» HOW TO COMPLETE THIS TASK: Continue the passage on Reymont's return to Warsaw and his early writing career, starting after its final sentence.

When his Korespondencje (Correspondence) from Rogów, Koluszki and Skierniewice was accepted for publication by Głos (The Voice) in Warsaw in 1892, he returned to Warsaw, with several unpublished short stories and just a few rubles. Reymont visited the editorial offices of newspapers and magazines, and eventually met other writers who became interested in his talent including Świętochowski. In 1894 he went on an eleven-day pilgrimage to Częstochowa and turned his experience there into a report entitled "Pielgrzymka do Jasnej Góry" (Pilgrimage to the Luminous Mount) published in 1895, and considered his classic example of travel writing.

» ENTRIES SUPPLIED:

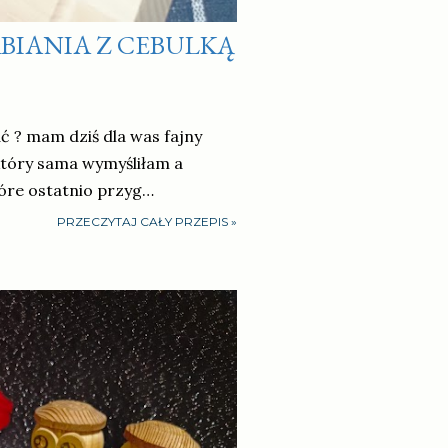
BIANIA Z CEBULKĄ
ć ? mam dziś dla was fajny
 który sama wymyśliłam a
óre ostatnio przyg…
PRZECZYTAJ CAŁY PRZEPIS »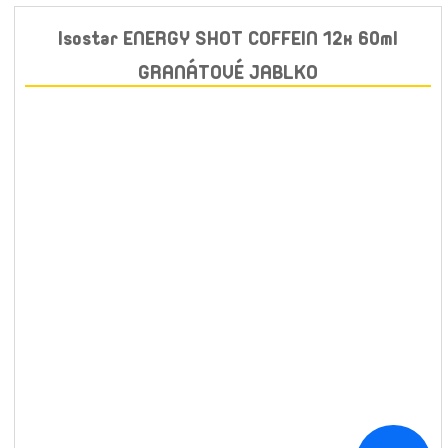
Isostar ENERGY SHOT COFFEIN 12x 60ml
GRANÁTOVÉ JABLKO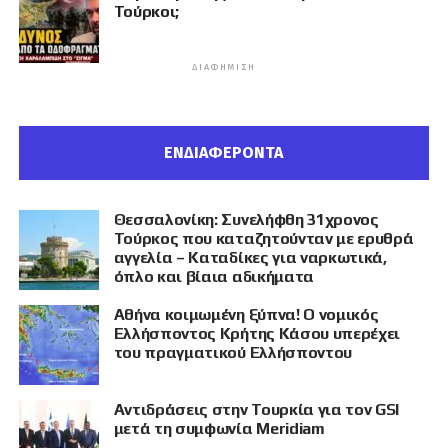
Τούρκοι;
ΔΙΑΦΉΜΙΣΗ
ΕΝΔΙΑΦΕΡΟΝΤΑ
Θεσσαλονίκη: Συνελήφθη 31χρονος
Τούρκος που καταζητούνταν με ερυθρά
αγγελία – Καταδίκες για ναρκωτικά,
όπλο και βίαια αδικήματα
Αθήνα κοιμωμένη ξύπνα! Ο νομικός
Ελλήσποντος Κρήτης Κάσου υπερέχει
του πραγματικού Ελλήσποντου
Αντιδράσεις στην Τουρκία για τον GSI
μετά τη συμφωνία Meridiam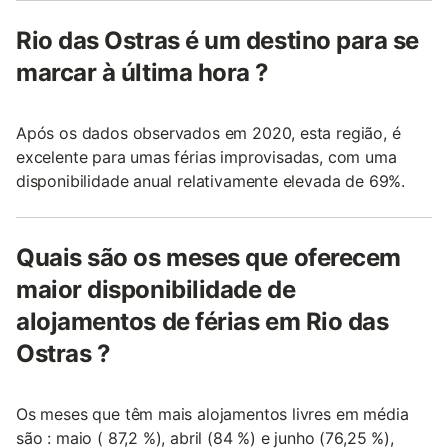
Rio das Ostras é um destino para se
marcar à última hora ?
Após os dados observados em 2020, esta região, é
excelente para umas férias improvisadas, com uma
disponibilidade anual relativamente elevada de 69%.
Quais são os meses que oferecem
maior disponibilidade de
alojamentos de férias em Rio das
Ostras ?
Os meses que têm mais alojamentos livres em média
são : maio ( 87,2 %), abril (84 %) e junho (76,25 %),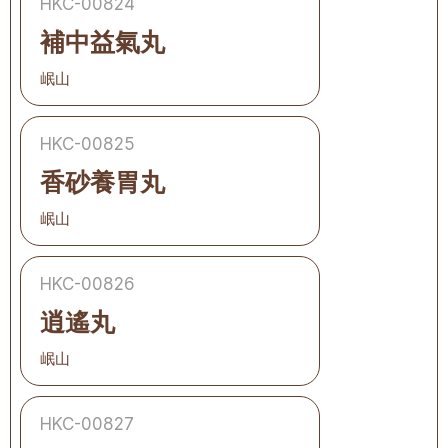
HKC-00824
補中益氣丸
岷山
HKC-00825
香砂養胃丸
岷山
HKC-00826
逍遙丸
岷山
HKC-00827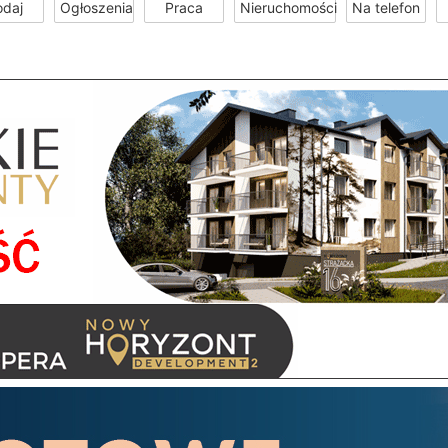
odaj
Ogłoszenia
Praca
Nieruchomości
Na telefon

» EXPECTED OUTPUT:
Rejmont sent his short stories to different magazines and, encouraged by good reviews, decided to write novels: Komediantka (The Deceiver) (1895) and Fermenty (Ferments) (1896). No longer poor, he would soon satisfy his passion for travel, visiting Berlin, London, Paris, and Italy. Then, he spent a few months in Łódź collecting material for a new novel ordered by the Kurier Codzienny (The Daily Courier) from Warsaw. The earnings from this book Ziemia Obiecana (The Promised Land) (1899) enabled him to go on his next trip to France where he socialized with other exiled Poles (Jan Lorentowicz, Żeromski, Przybyszewski and Lucjan Rydel).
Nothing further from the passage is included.